Savoir conduire c'est
aussi savoir se conduire.
Je crois que je vais commencer à prendre des notes afin de documenter toutes les bêtises que je vois sur la route. Ma foi, les gens deviennent cinglés. Il y a d'une part tous
ceux qui exigent que leur droits soient respectés sans aucune flexibilité et il
y a d'autre part, ceux qui tirent l'élastique autant qu'ils le peuvent en
prenant des chances sur les routes au détriment de la sécurité d'autrui, de la
leur, aussi au détriment du respect et de la courtoisie à laquelle on s'en
remet pour atteindre une certaine harmonie dans le partage du réseau
routier.
Il faut réaliser que le nombre d'usagers de la route a
augmenté et va sans cesse gagner du terrain.
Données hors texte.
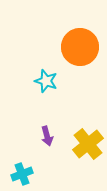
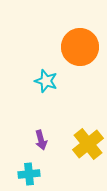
purple arrow: moved 6 px left, 4 px down
cyan cross: moved 7 px right; rotated 15 degrees clockwise
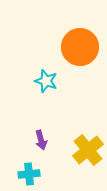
yellow cross: moved 6 px down
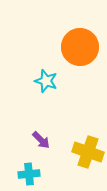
purple arrow: rotated 30 degrees counterclockwise
yellow cross: moved 2 px down; rotated 32 degrees counterclockwise
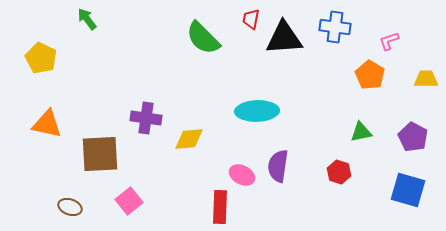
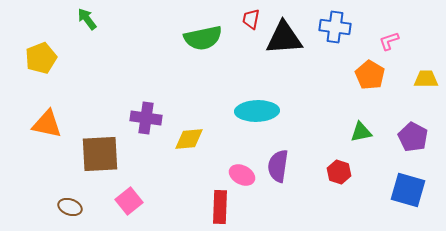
green semicircle: rotated 57 degrees counterclockwise
yellow pentagon: rotated 24 degrees clockwise
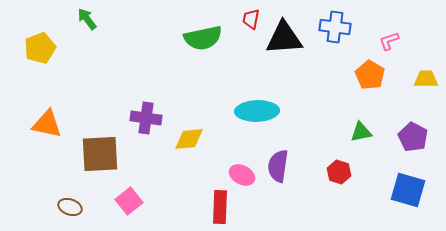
yellow pentagon: moved 1 px left, 10 px up
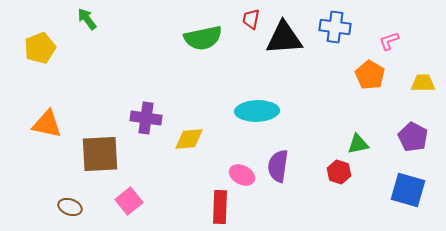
yellow trapezoid: moved 3 px left, 4 px down
green triangle: moved 3 px left, 12 px down
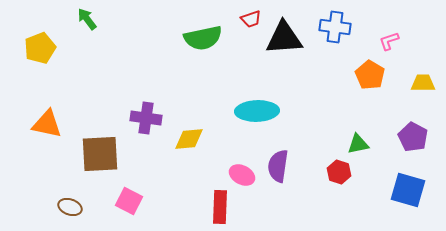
red trapezoid: rotated 120 degrees counterclockwise
pink square: rotated 24 degrees counterclockwise
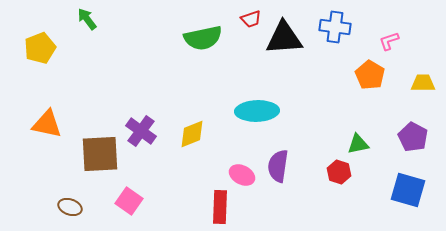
purple cross: moved 5 px left, 13 px down; rotated 28 degrees clockwise
yellow diamond: moved 3 px right, 5 px up; rotated 16 degrees counterclockwise
pink square: rotated 8 degrees clockwise
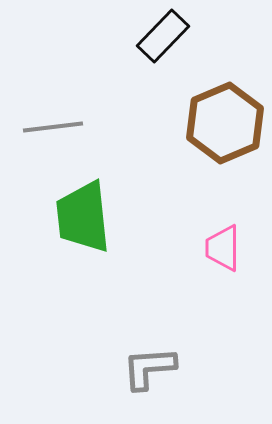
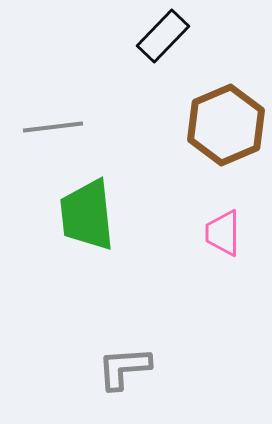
brown hexagon: moved 1 px right, 2 px down
green trapezoid: moved 4 px right, 2 px up
pink trapezoid: moved 15 px up
gray L-shape: moved 25 px left
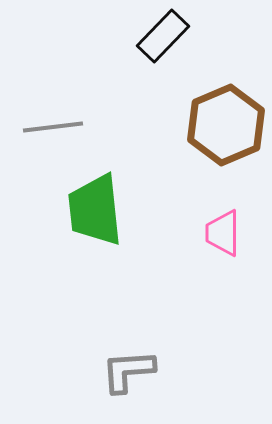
green trapezoid: moved 8 px right, 5 px up
gray L-shape: moved 4 px right, 3 px down
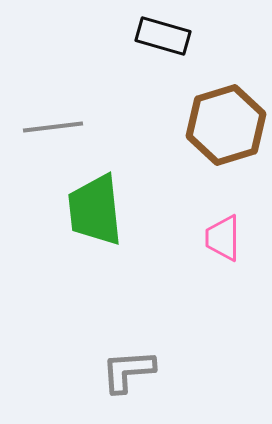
black rectangle: rotated 62 degrees clockwise
brown hexagon: rotated 6 degrees clockwise
pink trapezoid: moved 5 px down
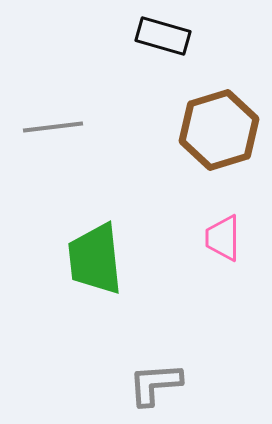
brown hexagon: moved 7 px left, 5 px down
green trapezoid: moved 49 px down
gray L-shape: moved 27 px right, 13 px down
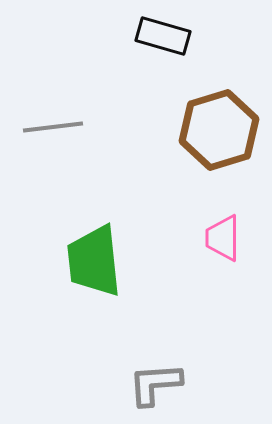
green trapezoid: moved 1 px left, 2 px down
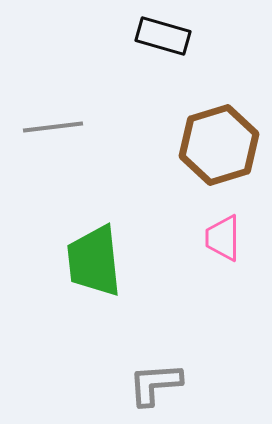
brown hexagon: moved 15 px down
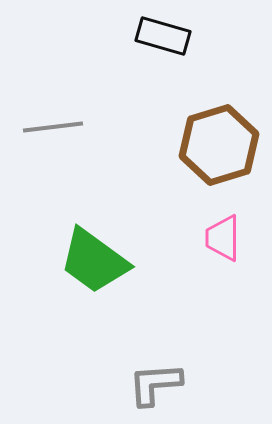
green trapezoid: rotated 48 degrees counterclockwise
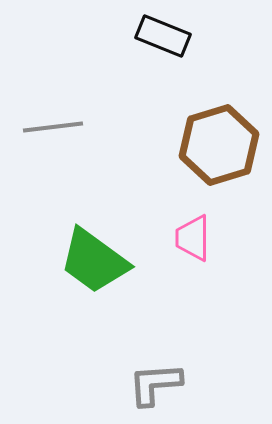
black rectangle: rotated 6 degrees clockwise
pink trapezoid: moved 30 px left
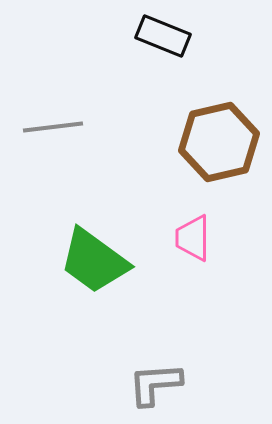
brown hexagon: moved 3 px up; rotated 4 degrees clockwise
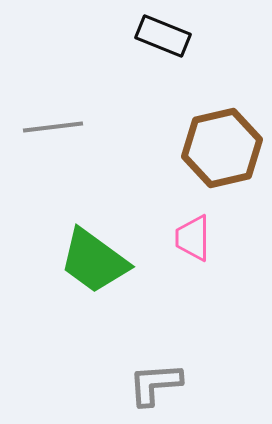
brown hexagon: moved 3 px right, 6 px down
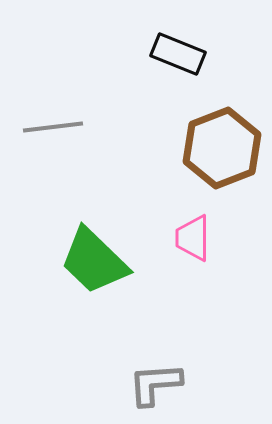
black rectangle: moved 15 px right, 18 px down
brown hexagon: rotated 8 degrees counterclockwise
green trapezoid: rotated 8 degrees clockwise
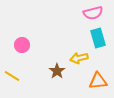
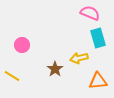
pink semicircle: moved 3 px left; rotated 144 degrees counterclockwise
brown star: moved 2 px left, 2 px up
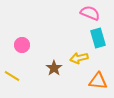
brown star: moved 1 px left, 1 px up
orange triangle: rotated 12 degrees clockwise
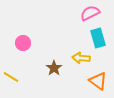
pink semicircle: rotated 48 degrees counterclockwise
pink circle: moved 1 px right, 2 px up
yellow arrow: moved 2 px right; rotated 18 degrees clockwise
yellow line: moved 1 px left, 1 px down
orange triangle: rotated 30 degrees clockwise
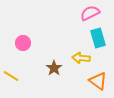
yellow line: moved 1 px up
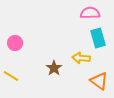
pink semicircle: rotated 24 degrees clockwise
pink circle: moved 8 px left
orange triangle: moved 1 px right
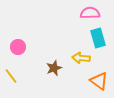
pink circle: moved 3 px right, 4 px down
brown star: rotated 14 degrees clockwise
yellow line: rotated 21 degrees clockwise
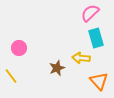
pink semicircle: rotated 42 degrees counterclockwise
cyan rectangle: moved 2 px left
pink circle: moved 1 px right, 1 px down
brown star: moved 3 px right
orange triangle: rotated 12 degrees clockwise
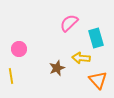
pink semicircle: moved 21 px left, 10 px down
pink circle: moved 1 px down
yellow line: rotated 28 degrees clockwise
orange triangle: moved 1 px left, 1 px up
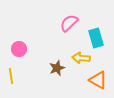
orange triangle: rotated 18 degrees counterclockwise
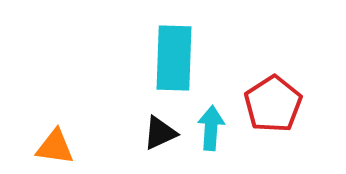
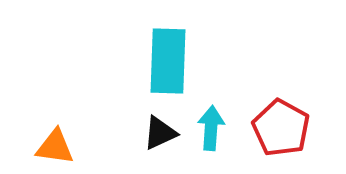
cyan rectangle: moved 6 px left, 3 px down
red pentagon: moved 8 px right, 24 px down; rotated 10 degrees counterclockwise
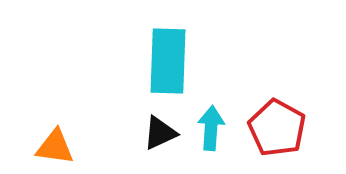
red pentagon: moved 4 px left
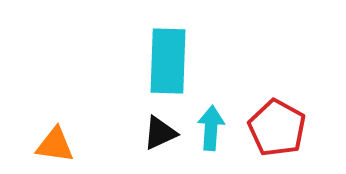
orange triangle: moved 2 px up
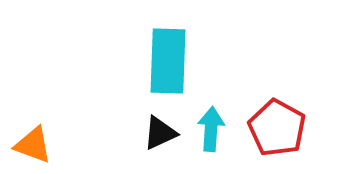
cyan arrow: moved 1 px down
orange triangle: moved 22 px left; rotated 12 degrees clockwise
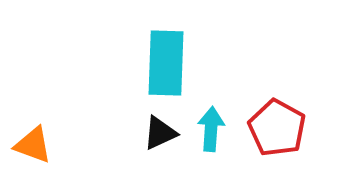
cyan rectangle: moved 2 px left, 2 px down
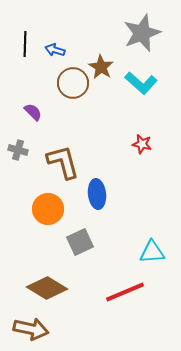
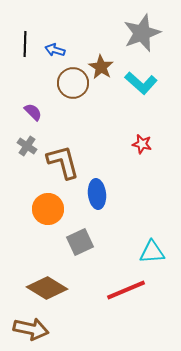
gray cross: moved 9 px right, 4 px up; rotated 18 degrees clockwise
red line: moved 1 px right, 2 px up
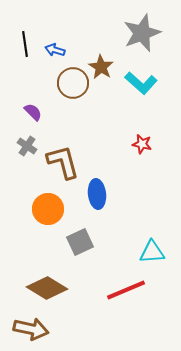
black line: rotated 10 degrees counterclockwise
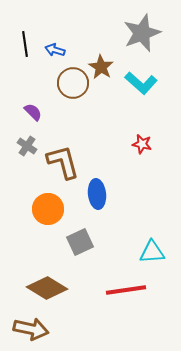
red line: rotated 15 degrees clockwise
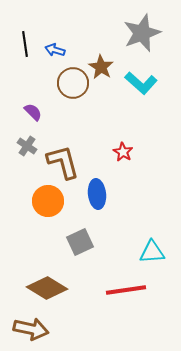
red star: moved 19 px left, 8 px down; rotated 18 degrees clockwise
orange circle: moved 8 px up
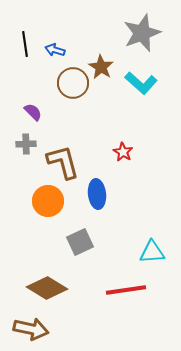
gray cross: moved 1 px left, 2 px up; rotated 36 degrees counterclockwise
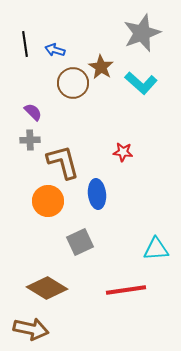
gray cross: moved 4 px right, 4 px up
red star: rotated 24 degrees counterclockwise
cyan triangle: moved 4 px right, 3 px up
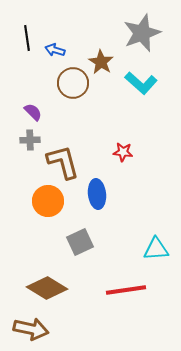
black line: moved 2 px right, 6 px up
brown star: moved 5 px up
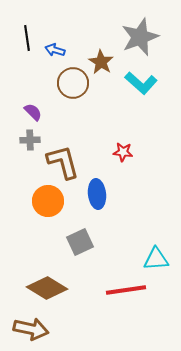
gray star: moved 2 px left, 4 px down
cyan triangle: moved 10 px down
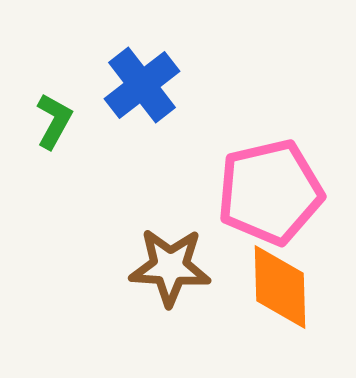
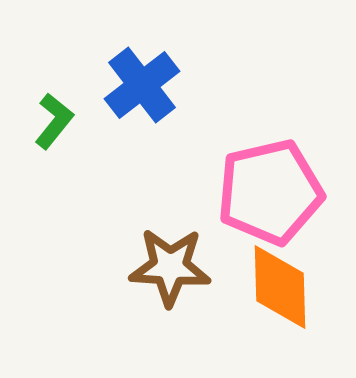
green L-shape: rotated 10 degrees clockwise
De plus il est peu probable que le
réseau des routes, surtout en milieu urbain, puisse prendre assez d’expansion
pour faire disparaître les bouchons de circulation aux heures de pointe.
Combiné à la densité toujours plus forte de la circulation, il y a le stress
que le quotidien impose à une masse grandissante de travailleurs, ces mêmes
conducteurs qui sont dans le trafic. Ces deux éléments, à eux seuls, forment un
mélange instable potentiellement explosif! La population a avantage à prendre
connaissance de cette réalité et de bien la comprendre car je remarque une
recrudescence d'agressivité et même de violence de la part de conducteurs à la
mèche courte!
Encore ce matin, l'étincelle qui m'a fait écrire le présent
texte, je suis sur la première avenue, arrondissement Charlesbourg, une
camionnette s'engage pour tourner à gauche, donc doit couper la circulation
inverse qui attend à un feu rouge. Il y a tout juste la place pour qu'il
traverse la première voie entre deux autos et un autre véhicule arrive dans la
seconde voie mais ne ralentit pas puisque son feu vient de tourner au vert. La
camionnette continue, l'auto freine brusquement. Conflit. Ni l'un ni l'autre
des conducteurs n'a envie de tendre la main pour laisser passer l'autre. Ils
s'offrent plutôt mutuellement des
injures. Je vois l'un d'eux postillonner de l'écume tant il est fâché.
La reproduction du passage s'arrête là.